Students will complete a major project that studies a particular instance of collaboration or involves the design of a collaborative technology (either for work or domestic activities). Students will document this project by writing a conference-style publication and presenting the work through a conference-style presentation in front of the class.
Theme: There is no specific theme this term. You should, in general, focus on technologies that allow for collaboration, communication (e.g., sending messages back and forth, talking with one another, etc.), or shared experiences in real time.
Sample project ideas include:
Scope: If you are doing a study, I would expect you to have around 10 to 12 participants. If you are designing a system, I'd expect it to be a medium-fidelity technology that works for real for the core features of the system. Other aspects could be faked or not functional. You will not likely have time to evaluate your design if you build something.
Ethics: If you are conducting a study that involves people, normally we would need to get approval to run the study from the Office of Research Ethics at SFU. However, as part of a course, you can conduct a study with people you know (e.g., family, friends) without having to get ethics approval. That said, if you want to try and publish your work after the course, it is best to get external participants and go through the ethics process.
Length and Format: The final paper should be between 8 and 10 pages long in ACM SIGCHI Paper Format. Here is the format with actual paper content. See this page for details on what sections to include in the final paper. For those who create systems for their projects, you can optionally submit a paper that is 4 pages long if you also submit an accompanying video demonstrating your system. The video should be between 2 and 4 minutes in length and adhere to these guidelines.
I expect to see at least eight papers cited and discussed within a Related Work section of the paper. If you want to publish the work outside of the course, you'd likely need around twenty or more.

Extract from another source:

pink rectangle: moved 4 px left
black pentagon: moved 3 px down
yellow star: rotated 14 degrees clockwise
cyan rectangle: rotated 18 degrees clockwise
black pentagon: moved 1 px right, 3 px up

So keep this in mind.
Final Presentation: You will present the work to the class as part of a short presentation followed by questions.
Submission instructions: Please submit your final papers in a Word document format to me, in addition to a PDF, both sent via email. I want to embed some comments within the Word doc that will help you revise the paper for submission to a conference venue. For deadlines, please see the course calendar.
Mock Program Committee & Reviewing: You will also participate in a mock program committee (PC) where you review papers and discuss them at a PC meeting.
Evaluation: You will be evaluated on your ability to concisely document your project, method, and results. You will also be graded on your writing ability. Your presentation will be graded on your ability to present the project in an engaging and entertaining fashion. You will be critiqued on both the content of the presentation and your delivery.
Your paper reviews and participation in the mock PC meeting will be evaluated based on your thoroughness, work ethic, and level of participation. The grade for the program committee work will be incorporated into your project grade.